US breast cancer mortality is consistent with European data

BMJ 2011; 343 doi: http://dx.doi.org/10.1136/bmj.d5630 (Published 06 September 2011) Cite this as: BMJ 2011;343:d5630
  1. Archie Bleyer, clinical research professor1
  1. 1Oregon Health and Science University, Portland, Oregon, USA
  1. ableyer{at}gmail.com

According to Autier and colleagues,1 little of the decline in the breast cancer death rate in northern Europe can be attributed to screening mammography. Similar concerns in the United States led its Preventive Services Task Force to endorse the elimination of routine screening in women younger than 50 and the reduction of screening from every year to every two years in older women.2 The recommendations were immediately attacked, particularly by vested mammography interest groups (the so called mammography war).3

The figure shows US data obtained through SEER*Stat4 compared with the data in the report by Autier and colleagues,1 data for Belgium and Flanders being combined and the mammography curves interpolated from original discontinuous data.

Figure1

Top: Percentages of women participating in screening mammography in each country. Bottom: Change in national breast cancer mortality rate relative to country’s mean rate during 1980-5

The decline in breast cancer mortality in the United States is similar to that in Europe, and all countries are much more similar to each other than the variation in the advent and extent of screening mammography from country to country, as interpreted by Autier and colleagues. Moreover, to the extent that the countries can be ranked in mortality reduction, the relative order is unrelated to the temporal introduction of screening mammography.

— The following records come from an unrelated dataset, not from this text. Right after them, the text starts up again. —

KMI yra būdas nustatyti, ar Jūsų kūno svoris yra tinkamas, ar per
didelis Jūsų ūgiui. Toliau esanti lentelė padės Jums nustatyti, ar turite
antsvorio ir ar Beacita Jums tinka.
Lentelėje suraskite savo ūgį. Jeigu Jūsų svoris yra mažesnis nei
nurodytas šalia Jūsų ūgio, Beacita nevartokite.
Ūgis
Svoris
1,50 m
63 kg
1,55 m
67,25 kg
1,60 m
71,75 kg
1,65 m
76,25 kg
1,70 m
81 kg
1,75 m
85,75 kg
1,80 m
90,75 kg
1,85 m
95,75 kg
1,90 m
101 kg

The additional data from the US and the composite analysis lend further support to the conclusion that treatment and not screening has been the primary reason for mortality reduction. Screening mammography seems not only to have had a minor role in the progress gained but also to have created the problem of overdiagnosis, societal (financial and resource) cost, and controversy that will continue until a more effective screening method replaces what we are struggling to use and increasingly have to defend.5

Notes

Cite this as: BMJ 2011;343:d5630

Footnotes

  • Competing interests: None declared.